Just how wildlife and plant traffickers organise themselves and what motivates people to get involved in these crimes is being studied by the Oxford Martin Programme on the Illegal Wildlife Trade in the UK. Illegal trading of reptiles and orchids is being investigated as part of this work, and trends in Australia and Oceania are being studied.
Although Australia has relatively low levels of illegal wildlife trafficking, with supply and demand muted, the illegal trade is growing and there are lessons to be learned about people’s motivations to become involved. Recent seizures have been linked to some Australian National Rugby League players using animal sales, mainly of reptiles, to pay for legal fees relating to doping allegations.
Australian reptiles seized by the Department of Agriculture, Water and the Environment in the past few years include softshell turtles, alligator snapping turtles, chameleons, sugar gliders, stingrays and snakehead fish. Ex-rugby league player Martin Kennedy was one of the professional sportsmen found guilty of importing and exporting native animals. Pythons and various prohibited substances were found in his freezer, along with tens of thousands of dollars. Such cases highlight the interplay between drugs and animal trafficking crimes in Australia.
Researcher Tanya Wyatt from Northumbria University in the UK has shown that wildlife smuggling is often a white-collar crime, but she is cautious about the idea of it being labelled organised crime. Often, it’s more ‘dis-organised’ or ‘corporate crime’ and not traditionally policed as a result. She believes much greater collaboration with regulatory agencies like fraud units, as well as insurance companies and banks, as was done in the Kang case in the US, is needed globally.

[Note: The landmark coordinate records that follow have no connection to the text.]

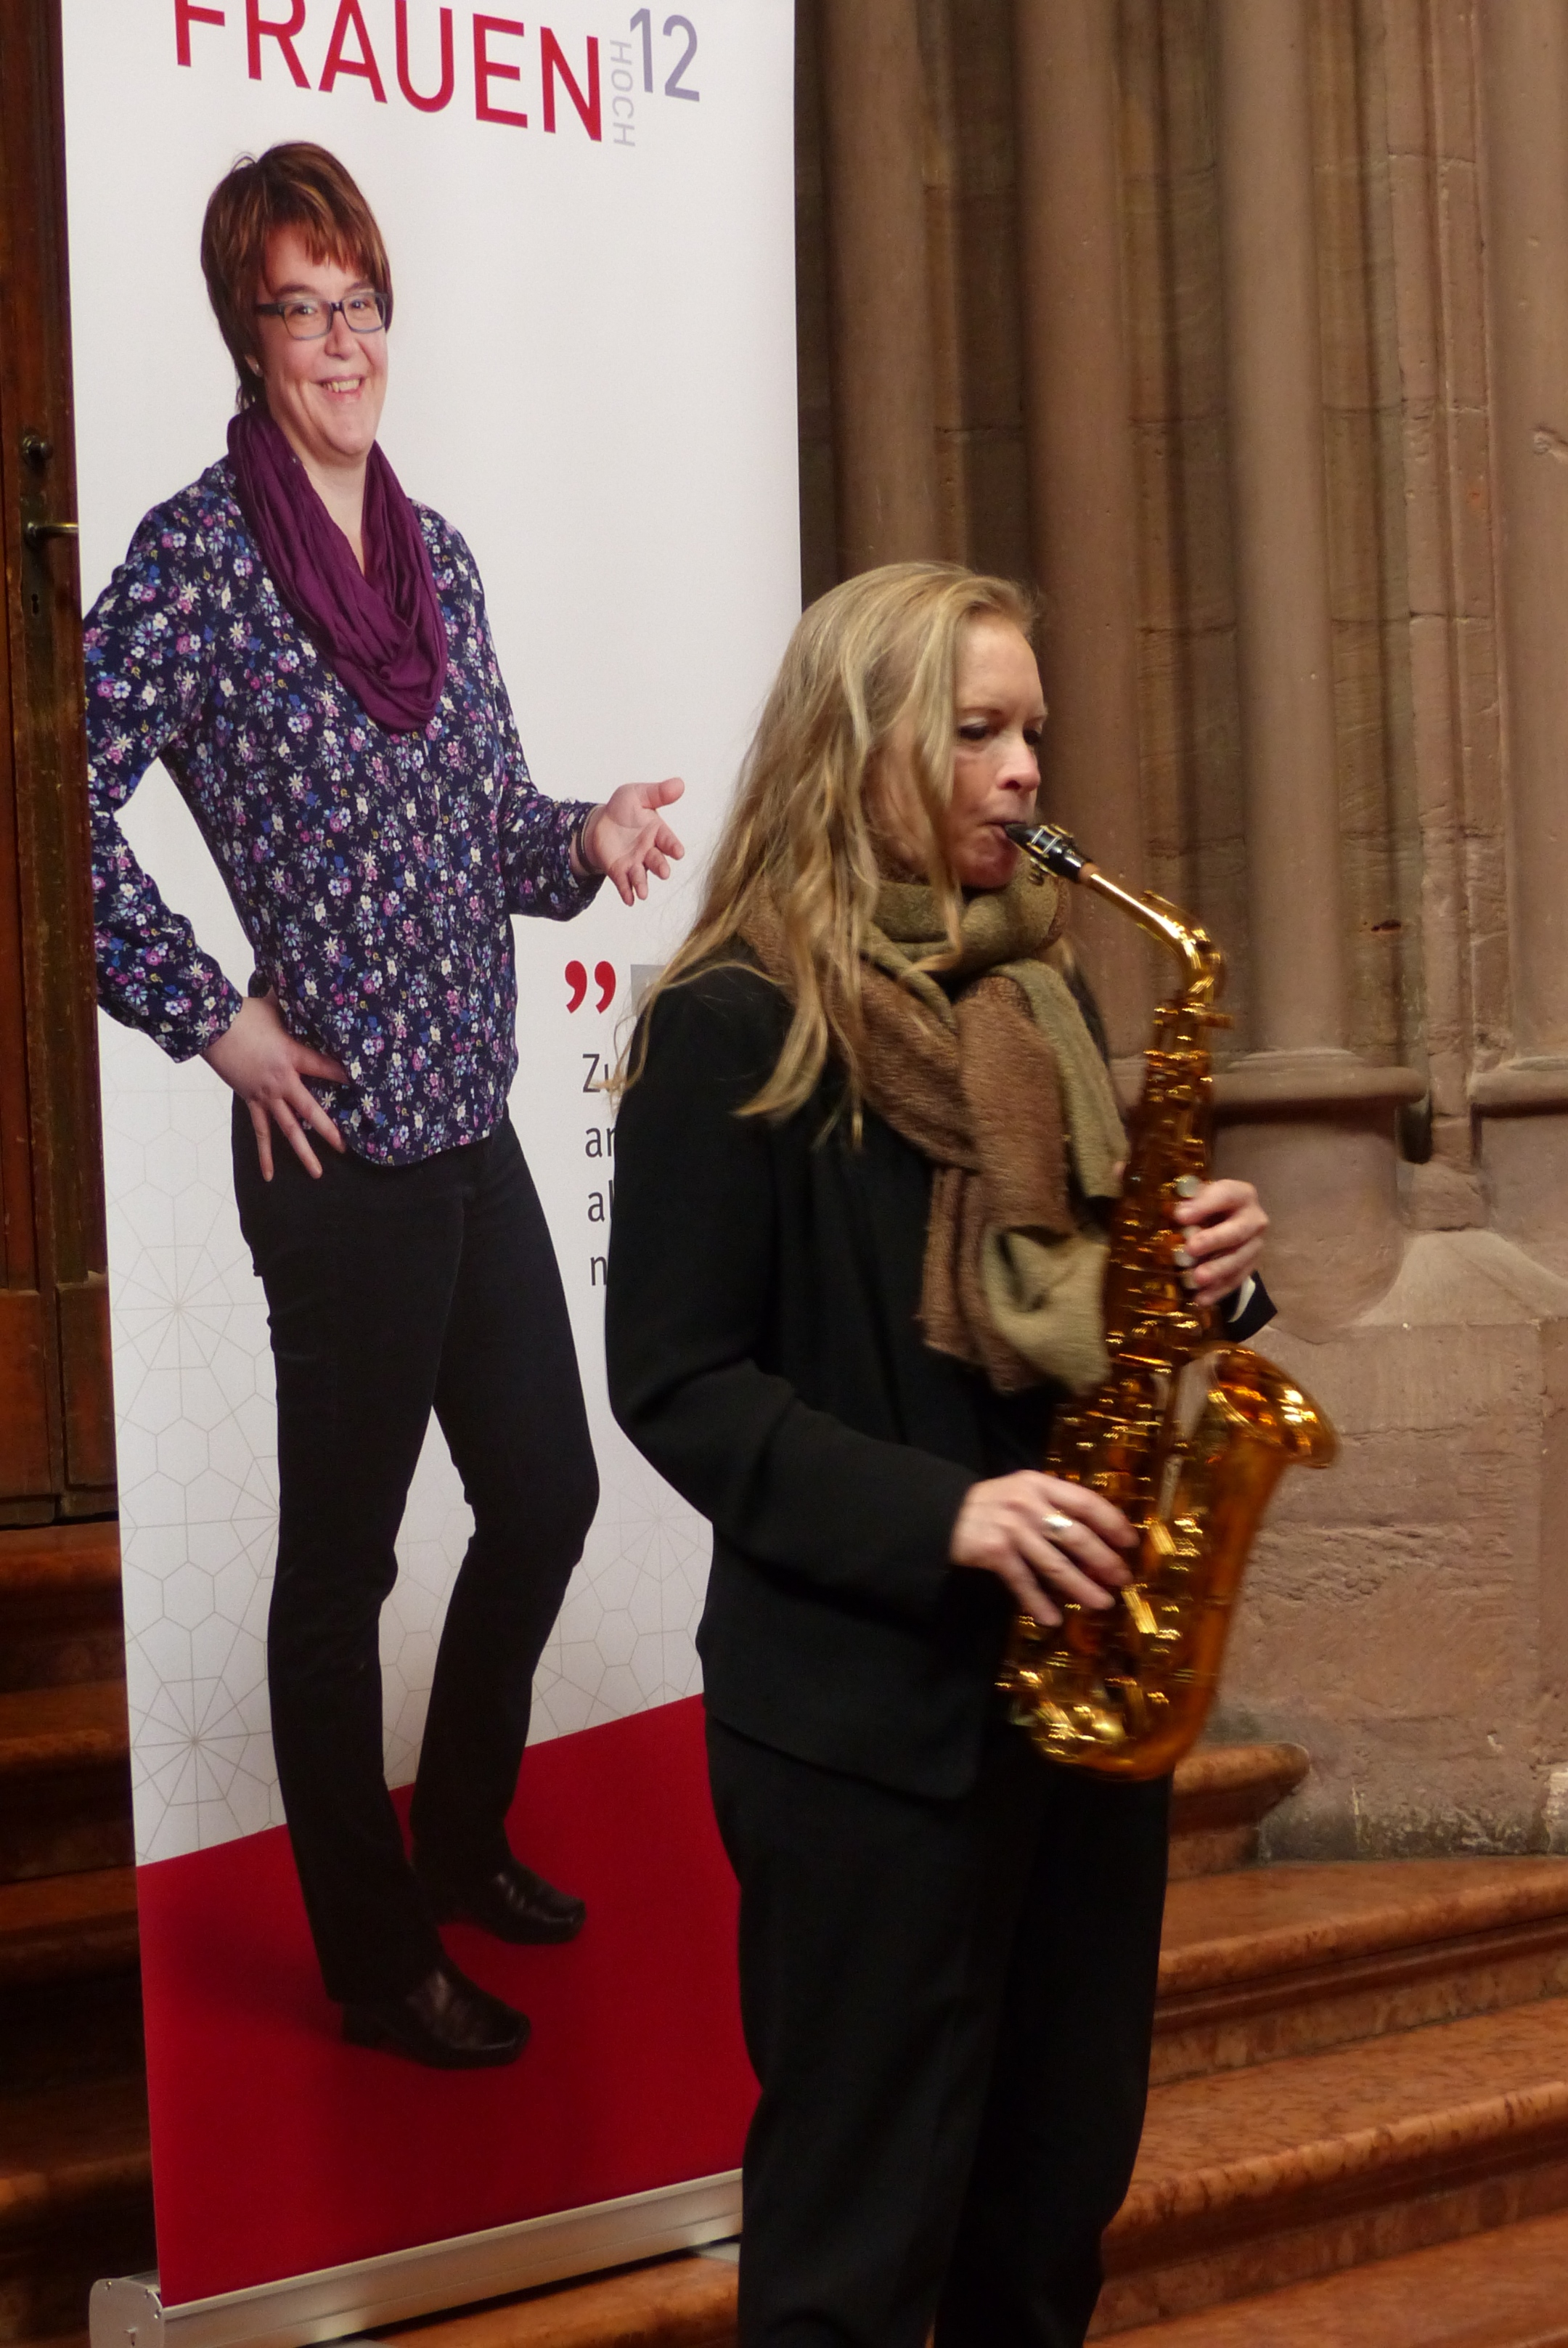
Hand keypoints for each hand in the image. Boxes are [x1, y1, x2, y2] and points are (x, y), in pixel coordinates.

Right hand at [202, 993, 348, 1181]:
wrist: (211, 1026)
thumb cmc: (245, 1013)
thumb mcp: (276, 1006)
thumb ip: (295, 1004)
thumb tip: (308, 982)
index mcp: (292, 1056)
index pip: (326, 1069)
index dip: (345, 1077)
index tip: (365, 1086)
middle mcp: (282, 1082)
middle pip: (311, 1111)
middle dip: (330, 1131)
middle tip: (346, 1148)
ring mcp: (265, 1095)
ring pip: (288, 1129)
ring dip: (303, 1152)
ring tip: (317, 1173)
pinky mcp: (251, 1101)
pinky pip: (260, 1132)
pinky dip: (265, 1155)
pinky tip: (270, 1175)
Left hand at [577, 778, 685, 904]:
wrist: (600, 823)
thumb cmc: (623, 809)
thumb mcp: (637, 795)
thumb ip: (657, 793)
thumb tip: (680, 784)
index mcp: (656, 831)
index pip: (667, 839)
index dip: (673, 846)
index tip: (678, 852)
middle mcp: (649, 850)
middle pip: (657, 860)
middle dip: (660, 866)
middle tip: (664, 873)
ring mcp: (635, 862)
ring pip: (641, 875)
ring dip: (643, 884)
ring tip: (643, 893)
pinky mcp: (620, 872)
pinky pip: (624, 883)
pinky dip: (627, 892)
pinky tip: (629, 900)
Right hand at [949, 1471, 1135, 1626]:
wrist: (943, 1513)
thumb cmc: (992, 1506)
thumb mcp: (1024, 1493)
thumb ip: (1054, 1506)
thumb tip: (1097, 1541)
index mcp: (1041, 1485)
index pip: (1087, 1502)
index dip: (1112, 1522)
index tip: (1130, 1542)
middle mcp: (1029, 1504)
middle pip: (1077, 1536)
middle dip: (1104, 1560)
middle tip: (1121, 1579)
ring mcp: (1012, 1528)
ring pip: (1055, 1564)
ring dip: (1081, 1587)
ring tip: (1101, 1603)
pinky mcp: (994, 1552)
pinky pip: (1023, 1582)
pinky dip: (1038, 1602)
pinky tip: (1051, 1619)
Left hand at [1171, 1178, 1266, 1303]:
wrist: (1225, 1222)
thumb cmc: (1207, 1207)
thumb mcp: (1198, 1199)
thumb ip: (1190, 1204)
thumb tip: (1178, 1214)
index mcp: (1241, 1195)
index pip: (1226, 1195)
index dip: (1204, 1205)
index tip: (1180, 1216)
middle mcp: (1254, 1219)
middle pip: (1237, 1231)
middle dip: (1214, 1240)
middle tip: (1190, 1248)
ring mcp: (1255, 1245)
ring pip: (1239, 1259)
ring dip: (1217, 1270)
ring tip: (1196, 1278)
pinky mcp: (1251, 1266)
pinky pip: (1237, 1280)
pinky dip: (1219, 1290)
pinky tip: (1201, 1299)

Researchers are also looking into orchid smuggling to identify overlooked trade routes. More than 1 billion orchid plants are traded each year, including for food and medicine, despite the listing of all species of orchid on the Convention on International Trade in Endangered Species of Wild Fauna and Flora. Orchids make up over 70% of all species listed on the convention. The Oxford Martin Programme has found that Latin America is a region much overlooked by law enforcers when trying to understand the global illegal trade in plants and animals. Other researchers are calling for better risk management systems for global e-documentation and for more information-sharing between countries.
Methods of investigating the illegal trade of plants and animals need to constantly evolve to keep up with the techniques used to traffic them, but some of the oldest methods of detection haven’t changed. Detector dogs are still some of the most effective investigators, the US Fish and Wildlife Service has found. Its sniffer dogs have been very useful at airports and ports for detecting turtle shipments, for example. Dogs are also highly effective at Kenya’s main airport in Nairobi in catching wildlife and plant shipments. The nose of a detector dog remains one of the most important tools in combating crimes involving wild animals and precious plants.